In Froud v. Froud, 2022 ONCA 59, the late Mollie Froud named her children, Richard and Susan Froud, as beneficiaries of her $1 million life insurance policy. Later, she amended the policy to name Susan as the sole beneficiary and Richard was gifted a house worth $450,000 in exchange for a payment of $155,000.
Richard filed a claim and asserted that he was entitled to one-half of the proceeds of the life insurance policy, as it was Mollie’s intention to treat her children equally. By maintaining the policy at $1 million, Susan had unduly benefited and should give Richard his share, he argued.
The trial judge rejected this argument. She found that the attached “Preliminary Inheritance” document did not contain an agreement that the policy was to be reduced to $500,000. Had there been any discussions on the alleged reduction, the trial judge found that it was “only one option, among several, that had been discussed.”
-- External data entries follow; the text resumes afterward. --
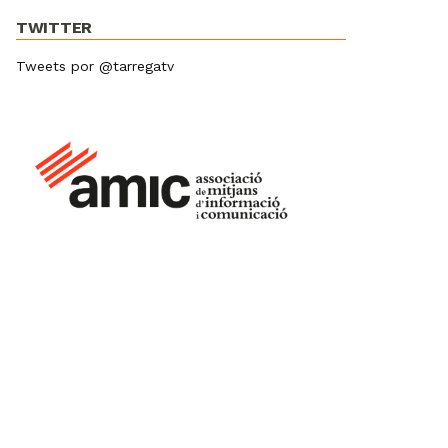
TWITTER
Tweets por @tarregatv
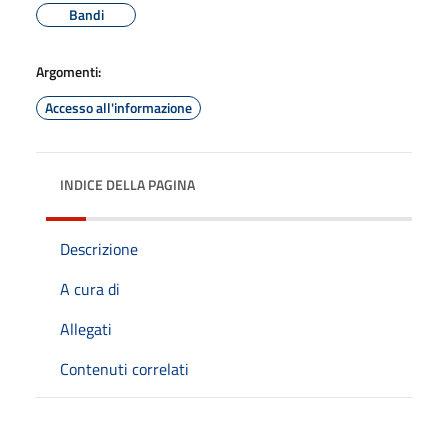
Bandi
Argomenti:
Accesso all'informazione
INDICE DELLA PAGINA
Descrizione
A cura di
Allegati
Contenuti correlati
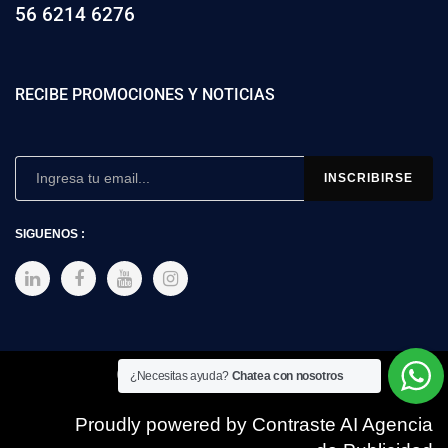
56 6214 6276
RECIBE PROMOCIONES Y NOTICIAS
SIGUENOS :
Copyright © 2025 SIMEX
¿Necesitas ayuda?
Chatea con nosotros
Proudly powered by Contraste AI Agencia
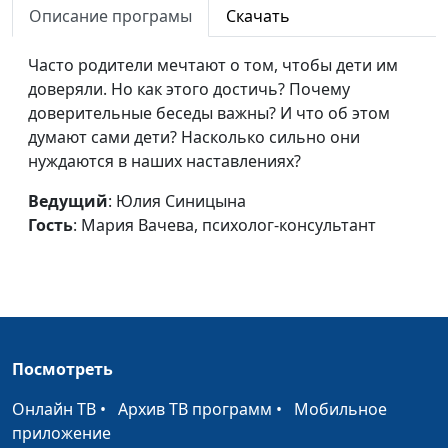
Описание програмы
Скачать
Как пережить развод?
Юлия Синицына ,
#548
(вторая часть)
Часто родители мечтают о том, чтобы дети им
Мария Вачева,
доверяли. Но как этого достичь? Почему
психолог-
доверительные беседы важны? И что об этом
консультант
думают сами дети? Насколько сильно они
Как пережить развод?
Юлия Синицына ,
#547
нуждаются в наших наставлениях?
(первая часть)
Мария Вачева,
Ведущий
: Юлия Синицына
психолог-
Гость
: Мария Вачева, психолог-консультант
консультант
Как быть, когда любовь
Юлия Синицына ,
#546
«душит»? (вторая часть)
Мария Вачева,
психолог-
консультант
Посмотреть
Как быть, когда любовь
Юлия Синицына ,
#545
«душит»? (первая часть)
Мария Вачева,
Онлайн ТВ
•
Архив ТВ программ
•
Мобильное
психолог-
приложение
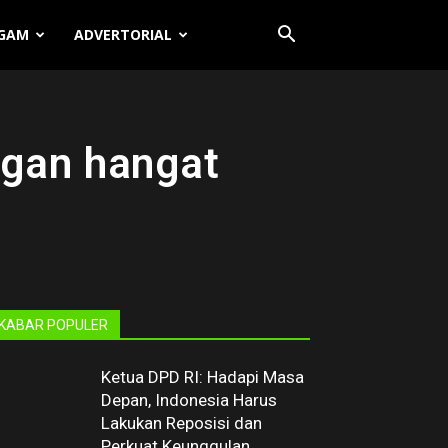
GAM
ADVERTORIAL
ngan hangat
KABAR POPULER
Ketua DPD RI: Hadapi Masa
Depan, Indonesia Harus
Lakukan Reposisi dan
Perkuat Keunggulan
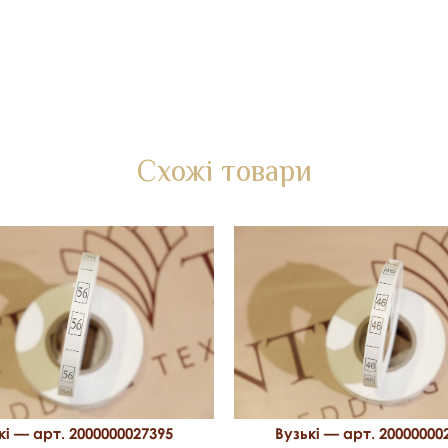
Схожі товари
кі — арт. 2000000027395
Вузькі — арт. 20000000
Further, she also found that the family dynamics had changed by the time the agreement was made, since Richard had benefited from living in Mollie’s house rent-free for 13 years and Susan had been helping Mollie during her serious health challenges.
Richard appealed, claiming that the trial judge made a palpable and overriding error when she found that Richard was a party to the “Preliminary Inheritance” agreement despite him denying receipt of the document.
The appellate court disagreed, ruling that the trial judge was entitled to rely on Susan’s evidence that a copy of the document was given to Richard. She also considered that Richard was unable to say during cross examination that he didn’t receive the document during the financial discussions, said the court.